The one-time spike in charge-offs, which was recently seen in the credit card trusts of both Providian Financial Corp. and MBNA, should be the last such incidents caused by a change in accounting rules effective Dec. 31, 1999, according to Vernon Wright, vice chairman and chief corporate finance officer at MNBA.
Last year, issuers with credit card portfolios, including First Union, Bank One, and Capital One, all experienced similar events, Wright said.
"This is the last piece of it," Wright added. "No more surprises going forward."
In 1999 the Federal Financial Institutions Examination Council (FFIEC) established guidelines requiring banks to recognize a charge-off if an account is delinquent 60 days or more, according to published reports. These changes in accounting were to be implemented by Dec. 31, 2000.

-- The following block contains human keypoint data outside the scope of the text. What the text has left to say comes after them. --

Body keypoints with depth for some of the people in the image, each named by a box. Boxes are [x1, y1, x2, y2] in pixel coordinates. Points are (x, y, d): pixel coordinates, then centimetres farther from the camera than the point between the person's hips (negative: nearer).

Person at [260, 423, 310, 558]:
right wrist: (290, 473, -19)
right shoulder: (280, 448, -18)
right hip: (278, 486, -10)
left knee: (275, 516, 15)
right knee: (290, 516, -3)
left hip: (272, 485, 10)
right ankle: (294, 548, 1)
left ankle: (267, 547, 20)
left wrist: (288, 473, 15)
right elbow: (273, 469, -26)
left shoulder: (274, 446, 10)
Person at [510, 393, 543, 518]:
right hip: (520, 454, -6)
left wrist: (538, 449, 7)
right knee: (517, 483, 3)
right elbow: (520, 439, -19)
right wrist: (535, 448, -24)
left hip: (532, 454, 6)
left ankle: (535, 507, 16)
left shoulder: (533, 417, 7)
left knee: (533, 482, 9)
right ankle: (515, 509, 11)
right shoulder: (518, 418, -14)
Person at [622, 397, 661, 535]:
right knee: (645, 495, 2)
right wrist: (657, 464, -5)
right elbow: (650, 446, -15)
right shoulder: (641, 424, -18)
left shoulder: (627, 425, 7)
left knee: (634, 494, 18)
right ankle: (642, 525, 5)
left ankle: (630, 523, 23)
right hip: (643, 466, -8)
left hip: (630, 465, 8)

MBNA Credit Card Mast Trust II's charge-offs increased by more than 500 basis points, which squeezed the excess spread to nearly zero for certain series off MT-II, according to research reports.
Providian reported a $3.2 million in charge-offs associated with the change in accounting.
Since credit card debt is unsecured, issuers must write down the full amount of the debt, compared to secured loans, such as mortgages, where a certain recovery level is assumed. In the case of mortgages, the loan servicer will get something back following a foreclosure.